Who is not a pilgrim?

 

 

A person is not a pilgrim (i.e. a momentarily ‘dead’ self, any not living unit) if and when she is complete, whole, perfect (i.e. a random, disconnected fact), @1, @rest, consequently a saint.

 

More precisely stated, a person is not a pilgrim, i.e. a saint, if and when all internal motion (i.e. commotion, turbulence, unrest, hence heat = external communication) has ceased, to wit, when she ‘waits’ as a random event.
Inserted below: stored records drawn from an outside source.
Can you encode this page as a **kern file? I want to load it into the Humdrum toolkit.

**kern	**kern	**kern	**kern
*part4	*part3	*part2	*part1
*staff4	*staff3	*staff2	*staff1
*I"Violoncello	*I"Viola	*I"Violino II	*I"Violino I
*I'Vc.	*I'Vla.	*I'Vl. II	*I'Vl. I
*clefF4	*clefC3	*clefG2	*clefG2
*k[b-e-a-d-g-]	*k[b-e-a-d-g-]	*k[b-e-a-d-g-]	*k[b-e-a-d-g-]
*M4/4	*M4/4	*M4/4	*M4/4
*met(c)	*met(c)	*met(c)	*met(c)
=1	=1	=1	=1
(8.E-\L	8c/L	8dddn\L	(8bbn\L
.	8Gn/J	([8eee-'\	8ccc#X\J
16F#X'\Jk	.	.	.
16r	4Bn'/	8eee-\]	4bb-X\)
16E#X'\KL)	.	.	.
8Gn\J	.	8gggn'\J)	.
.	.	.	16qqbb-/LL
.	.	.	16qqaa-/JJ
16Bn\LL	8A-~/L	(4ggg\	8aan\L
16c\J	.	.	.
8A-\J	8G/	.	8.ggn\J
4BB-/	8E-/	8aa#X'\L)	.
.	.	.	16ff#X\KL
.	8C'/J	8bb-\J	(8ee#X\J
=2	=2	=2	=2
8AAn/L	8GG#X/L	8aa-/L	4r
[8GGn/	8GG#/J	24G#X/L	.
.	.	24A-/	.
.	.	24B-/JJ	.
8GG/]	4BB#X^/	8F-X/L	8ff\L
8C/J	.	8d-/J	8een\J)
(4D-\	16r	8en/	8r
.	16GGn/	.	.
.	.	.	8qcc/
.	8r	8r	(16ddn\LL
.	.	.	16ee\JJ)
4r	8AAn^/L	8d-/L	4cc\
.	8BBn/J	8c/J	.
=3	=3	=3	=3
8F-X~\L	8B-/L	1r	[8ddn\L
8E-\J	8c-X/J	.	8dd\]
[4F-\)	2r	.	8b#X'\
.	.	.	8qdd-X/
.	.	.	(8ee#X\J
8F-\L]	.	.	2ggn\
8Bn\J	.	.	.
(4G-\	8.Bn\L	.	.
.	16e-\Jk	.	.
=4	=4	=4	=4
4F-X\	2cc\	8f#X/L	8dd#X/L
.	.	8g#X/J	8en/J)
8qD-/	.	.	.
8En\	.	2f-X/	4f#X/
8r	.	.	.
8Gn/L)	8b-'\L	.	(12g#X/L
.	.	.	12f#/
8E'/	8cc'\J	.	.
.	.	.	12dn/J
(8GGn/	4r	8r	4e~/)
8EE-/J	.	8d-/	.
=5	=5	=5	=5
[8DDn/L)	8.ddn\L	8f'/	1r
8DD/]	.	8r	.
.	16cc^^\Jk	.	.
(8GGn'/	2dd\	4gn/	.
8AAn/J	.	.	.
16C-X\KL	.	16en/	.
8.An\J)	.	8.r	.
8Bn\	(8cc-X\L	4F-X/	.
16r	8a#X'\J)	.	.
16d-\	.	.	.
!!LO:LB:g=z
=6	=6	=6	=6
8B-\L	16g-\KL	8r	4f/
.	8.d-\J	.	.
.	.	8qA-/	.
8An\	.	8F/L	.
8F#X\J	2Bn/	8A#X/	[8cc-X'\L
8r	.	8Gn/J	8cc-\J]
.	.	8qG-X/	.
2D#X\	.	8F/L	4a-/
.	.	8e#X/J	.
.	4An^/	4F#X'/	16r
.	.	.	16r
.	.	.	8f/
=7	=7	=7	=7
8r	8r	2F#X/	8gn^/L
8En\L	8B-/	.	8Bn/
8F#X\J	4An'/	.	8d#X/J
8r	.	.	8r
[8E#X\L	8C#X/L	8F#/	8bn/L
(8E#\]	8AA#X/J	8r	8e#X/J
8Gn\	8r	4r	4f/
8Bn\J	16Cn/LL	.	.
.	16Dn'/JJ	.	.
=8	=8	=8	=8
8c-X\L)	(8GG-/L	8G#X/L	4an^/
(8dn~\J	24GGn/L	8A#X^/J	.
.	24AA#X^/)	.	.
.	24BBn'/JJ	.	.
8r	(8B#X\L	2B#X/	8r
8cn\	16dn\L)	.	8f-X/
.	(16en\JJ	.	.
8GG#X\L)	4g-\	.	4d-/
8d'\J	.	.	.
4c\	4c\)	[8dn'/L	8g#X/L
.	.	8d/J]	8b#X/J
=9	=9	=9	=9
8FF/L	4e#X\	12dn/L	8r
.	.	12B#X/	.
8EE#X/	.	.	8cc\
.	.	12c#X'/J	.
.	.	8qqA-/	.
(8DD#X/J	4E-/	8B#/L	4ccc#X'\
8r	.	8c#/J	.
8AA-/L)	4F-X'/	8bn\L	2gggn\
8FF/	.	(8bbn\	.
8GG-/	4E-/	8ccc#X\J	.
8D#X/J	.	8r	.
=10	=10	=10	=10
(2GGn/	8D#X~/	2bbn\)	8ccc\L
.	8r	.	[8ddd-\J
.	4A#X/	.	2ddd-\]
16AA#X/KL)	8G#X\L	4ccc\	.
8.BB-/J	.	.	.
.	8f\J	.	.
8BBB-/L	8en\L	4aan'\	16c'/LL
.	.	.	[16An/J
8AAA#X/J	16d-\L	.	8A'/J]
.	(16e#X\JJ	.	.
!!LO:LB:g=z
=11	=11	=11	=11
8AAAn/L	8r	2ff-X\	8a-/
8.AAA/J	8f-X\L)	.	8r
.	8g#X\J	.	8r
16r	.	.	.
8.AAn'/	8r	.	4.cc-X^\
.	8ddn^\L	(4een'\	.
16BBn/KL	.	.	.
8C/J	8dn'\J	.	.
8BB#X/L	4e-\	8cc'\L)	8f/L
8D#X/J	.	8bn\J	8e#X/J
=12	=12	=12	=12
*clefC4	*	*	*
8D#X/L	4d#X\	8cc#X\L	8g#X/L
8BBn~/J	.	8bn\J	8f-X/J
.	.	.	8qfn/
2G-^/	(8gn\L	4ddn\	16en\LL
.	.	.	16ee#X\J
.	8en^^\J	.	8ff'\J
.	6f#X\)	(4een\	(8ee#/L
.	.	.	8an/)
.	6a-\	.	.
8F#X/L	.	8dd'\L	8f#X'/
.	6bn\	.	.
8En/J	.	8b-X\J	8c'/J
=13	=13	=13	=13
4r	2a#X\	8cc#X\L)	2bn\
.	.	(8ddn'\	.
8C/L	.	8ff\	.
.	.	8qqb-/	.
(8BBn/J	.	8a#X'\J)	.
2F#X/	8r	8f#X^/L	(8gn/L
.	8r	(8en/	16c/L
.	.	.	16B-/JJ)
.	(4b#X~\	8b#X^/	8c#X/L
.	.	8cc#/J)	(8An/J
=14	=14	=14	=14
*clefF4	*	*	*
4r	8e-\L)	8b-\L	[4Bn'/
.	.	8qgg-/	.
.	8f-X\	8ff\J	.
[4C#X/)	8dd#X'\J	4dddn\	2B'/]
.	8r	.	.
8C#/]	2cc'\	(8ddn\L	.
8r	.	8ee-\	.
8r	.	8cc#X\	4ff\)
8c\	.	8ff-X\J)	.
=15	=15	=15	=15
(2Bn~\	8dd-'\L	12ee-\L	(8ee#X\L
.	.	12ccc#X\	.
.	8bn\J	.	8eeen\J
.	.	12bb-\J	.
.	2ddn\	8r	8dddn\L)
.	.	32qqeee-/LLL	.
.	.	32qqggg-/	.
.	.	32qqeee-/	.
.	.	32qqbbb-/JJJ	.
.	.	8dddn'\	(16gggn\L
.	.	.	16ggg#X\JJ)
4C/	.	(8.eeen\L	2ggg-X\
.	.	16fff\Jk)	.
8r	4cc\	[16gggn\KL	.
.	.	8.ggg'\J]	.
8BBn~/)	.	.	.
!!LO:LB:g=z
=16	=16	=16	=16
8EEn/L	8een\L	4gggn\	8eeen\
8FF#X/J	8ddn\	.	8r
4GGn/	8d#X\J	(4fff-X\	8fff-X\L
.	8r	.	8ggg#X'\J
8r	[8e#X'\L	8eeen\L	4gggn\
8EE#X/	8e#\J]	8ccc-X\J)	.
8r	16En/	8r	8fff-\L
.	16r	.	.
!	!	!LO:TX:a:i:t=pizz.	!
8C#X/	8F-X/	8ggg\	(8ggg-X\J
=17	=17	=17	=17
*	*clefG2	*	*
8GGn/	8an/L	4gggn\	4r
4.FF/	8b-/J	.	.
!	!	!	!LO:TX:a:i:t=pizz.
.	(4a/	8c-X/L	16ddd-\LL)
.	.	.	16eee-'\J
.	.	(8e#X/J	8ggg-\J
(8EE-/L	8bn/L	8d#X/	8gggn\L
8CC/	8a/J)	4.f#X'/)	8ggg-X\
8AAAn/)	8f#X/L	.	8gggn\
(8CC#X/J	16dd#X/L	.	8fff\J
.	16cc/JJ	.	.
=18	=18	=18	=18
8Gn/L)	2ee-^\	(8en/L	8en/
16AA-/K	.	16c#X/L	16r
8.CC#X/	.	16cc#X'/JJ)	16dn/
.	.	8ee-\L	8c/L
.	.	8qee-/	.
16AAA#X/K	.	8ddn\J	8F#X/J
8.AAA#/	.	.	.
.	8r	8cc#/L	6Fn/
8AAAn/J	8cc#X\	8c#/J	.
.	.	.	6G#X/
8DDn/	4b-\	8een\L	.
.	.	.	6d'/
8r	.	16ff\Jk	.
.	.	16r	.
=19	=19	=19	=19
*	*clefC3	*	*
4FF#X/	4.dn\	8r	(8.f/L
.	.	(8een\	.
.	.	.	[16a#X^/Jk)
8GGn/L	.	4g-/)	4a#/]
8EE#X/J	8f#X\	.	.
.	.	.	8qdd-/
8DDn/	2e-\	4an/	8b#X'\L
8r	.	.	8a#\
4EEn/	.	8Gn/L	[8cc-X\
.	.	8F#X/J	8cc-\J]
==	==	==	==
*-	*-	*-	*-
That’s when she is @home (i.e.@ rest), i.e. in nirvana. @home, she is cool, indeed, absolutely frozen/rigid/hard (relative to the warm/pliable/soft/unsteady pilgrim).*

 

When @ rest, the ex- (or pre-) pilgrim functions as a non-identifiable unit, i.e. as a particular (order of) 1, therefore as a particular, hence relative deadweight, i.e. as a state @ maximum anti-entropy (i.e. as a relative BEC). @ (internal) rest, therefore as an enstasy, she interacts randomly (i.e. acts against or upon another enstasy, or an enstatic part of an astasy or an ecstasy (i.e. of a (pre- or post stability) pilgrim) as a particular bit of hardware. As a bit (i.e. unit or quantum) of hardware she serves not only to make that with which she connect (randomly), i.e. which she strikes @ the capacity of c, real but also functions as a (relatively) real, because absolutely stable bit of reference/indentity, i.e. as a foundation stone – to be used by a pilgrim to re-construct and complete her self as a real, identifiable unit (read: self) with absolute freedom (read: joy), therefore as an ex (or pre-)pilgrim or saint. In short, the not-pilgrim (or saint) functions as means (both hard and software) to helping a (soft, unstable) pilgrim end her pilgrimage and become a hard and stable saint in her own right.

 

In short, an ex- or pre-pilgrim (i.e. an enstasy, i.e. a saint as random quantum) is someone who is not on the move (internally stable, i.e. a minimum entropy), hence @home; in other words, the ex- or pre- pilgrim ‘waits’ (then acts) as a wholly stable system, i.e. as an order of 1 with the reality making capacity of 1.

 

In religion speak, a not-pilgrim (hence righteous, because a complete person) is called a saint (from Latin sanus ‘healthy’ or (actually meaning) sanctus ‘fully dedicated’), to wit, a holy (because whole, because completely stable within a religious dispensation) person.

 

* … In short, a pilgrim is a soft (i.e. on-going and identifiable) process and a not pilgrim is a hard, because stopped, decided, hence non-identifiable ‘thing’ (i.e. a hardware reality).